In Deutschland gibt es vier anerkannte autochthone nationale Minderheiten bzw. Volksgruppen. Sie sind in Deutschland beheimatet und stehen deswegen unter besonderen Schutz durch Bund und Länder. In Schleswig-Holstein ist das sogar in der Landesverfassung verankert.

Die vier anerkannte autochthone Minderheiten bzw. Volksgruppen sind die Friesen, die deutschen Sinti und Roma, die Lausitzer Sorben und die Dänen in Südschleswig.

Die Sprachen der vier nationalen Minderheiten (Dänisch, Nord- und Saterfriesisch, Ober- und Niedersorbisch sowie das Romanes der Sinti und Roma) ind in Deutschland geschützt.
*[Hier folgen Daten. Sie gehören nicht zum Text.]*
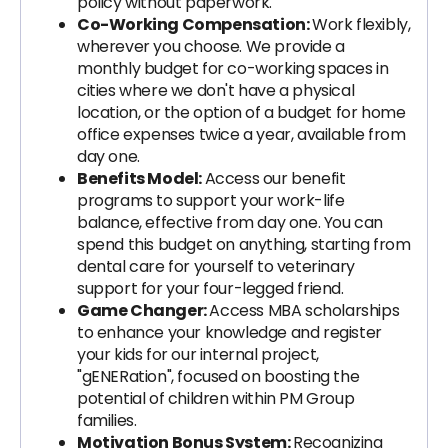
policy without paperwork.
Co-Working Compensation:
Work flexibly,
wherever you choose. We provide a
monthly budget for co-working spaces in
cities where we don't have a physical
location, or the option of a budget for home
office expenses twice a year, available from
day one.
Benefits Model:
Access our benefit
programs to support your work-life
balance, effective from day one. You can
spend this budget on anything, starting from
dental care for yourself to veterinary
support for your four-legged friend.
Game Changer:
Access MBA scholarships
to enhance your knowledge and register
your kids for our internal project,
"gENERation", focused on boosting the
potential of children within PM Group
families.
Motivation Bonus System:
Recognizing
Das gilt auch für die Regionalsprache Niederdeutsch (Plattdeutsch) auch wenn sie keiner Minderheit angehört.

Da Bekenntnis zur Minderheit/Volksgruppe in Deutschland frei ist, gibt es keine genauen Zahlenangaben dazu, wie viele Mitglieder die jeweiligen Minderheiten haben. Man geht aber davon aus, dass rund 50.000 Menschen sich zur dänischen Minderheit bekennen.

Die Minderheiten in Deutschland arbeiten in mehreren Bereichen zusammen. So gibt es ein Minderheitenrat und ein Minderheitensekretariat.